I figure it’s time to play my ace in the hole, so I say, “She’s willing to convert, Ma.”

“Into what—a woman with two or more legs?”

“To Judaism,” I say. “I told her how important it was to you.”

“How can she convert?” she says. “Do we know any rabbis who can hold services 50 feet under the water?”

“She can come to the surface,” I say. “How else would we talk?”

“When did you ever
talk
to a girl?” she says. “You’re just like your departed father.”

“We talk all the time,” I say.

She considers this and finally nods her head. “I suppose there’s not a lot else you can do.”

“Don’t get personal, Ma,” I say.

She raises her eyes to the heavens—which are just beyond the light bulb in the middle of the ceiling—and has another of her hourly chats with God. “He wants me to welcome a lady fish into my family and he tells me not to get personal.”

“A lady Jewish fish,” I point out.

“So okay, she won’t be just a fish girl, she’ll be a gefilte fish girl, big deal.

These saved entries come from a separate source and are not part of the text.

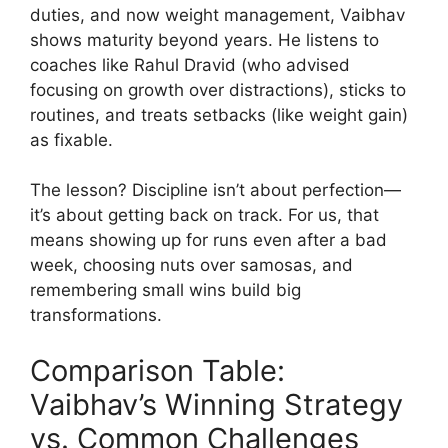
duties, and now weight management, Vaibhav
shows maturity beyond years. He listens to
coaches like Rahul Dravid (who advised
focusing on growth over distractions), sticks to
routines, and treats setbacks (like weight gain)
as fixable.
The lesson? Discipline isn’t about perfection—
it’s about getting back on track. For us, that
means showing up for runs even after a bad
week, choosing nuts over samosas, and
remembering small wins build big
transformations.
Comparison Table:
Vaibhav’s Winning Strategy
vs. Common Challenges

What do I feed her? If I give her lox, will she accuse me of cooking her relatives?”

“She eats fish all the time, Ma.”

“And when we leave the table to go watch Oprah, do I carry her or does she slither on her belly?”

“Actually, she doesn’t watch Oprah,” I say.

“She doesn’t watch Oprah?” she says, and I can tell this shocks her more than the fact that Melora is a mermaid. “What’s wrong with her?”

“She’s never seen a television,” I say. “They don’t have them in her kingdom.”

“What are they, some kind of Communists?” she demands.

“They don’t have any electricity,” I explain.

“You mean she doesn’t even have a food processor?”

“That’s right,” I say.

“That poor girl!” she says. “And no disposal unit in her sink?”

“None,” I say, and I can see that suddenly she’s working up a head of sympathy.

“How can anybody live like that?” she says.

“She manages just fine.”

“Nonsense!” she says. “Nobody can live without a trash masher. My son’s wife may be a fish, but she isn’t going to slave 30 hours a day just because
I
had to!”

“That’s very thoughtful, Ma,” I say. “But—”

“Don’t interrupt!” she snaps. “You bring her by this afternoon. I’ll have some knishes ready, and some blintzes, and maybe a little chopped liver, and we’ll watch Oprah and I’ll show her my kitchen and …” Suddenly she stops and re-thinks her schedule. “Bring her earlier and we can watch Dr. Phil, too. And tonight they’re re-running that old series with Lloyd Bridges. It should make her feel right at home.”

“You’ll like her, Ma,” I promise.

“Like,
shmike
,” she says. “If I have to go through life without ever being able to point to my son the doctor, at least I can point to my almost-daughter the gefilte fish girl. Mrs. Noodleman down the block will be so jealous!” She pauses. “We’ll have to put a little meat on her bones.”

“You haven’t even seen her,” I say.

“That’s all right,” she says. “I know your taste in women. Cheap and skinny.”

“Ma, you think any woman under 200 pounds is skinny.”

“And you think any woman who doesn’t ask for ice cubes and a straw with her wine is sophisticated.” She gets up, and I can see she’s getting set for a couple of hours of serious puttering. “Now, you go get her and bring her back, while I prepare something for the poor undernourished thing to eat. And I think I’ll invite Rabbi Bernstein, since we need someone to work with her, and he’s always fishing when he should be at Temple, and …”

As I leave, she is trying to remember which company sells the pens that write under water so she can send out wedding invitations to the bride’s family.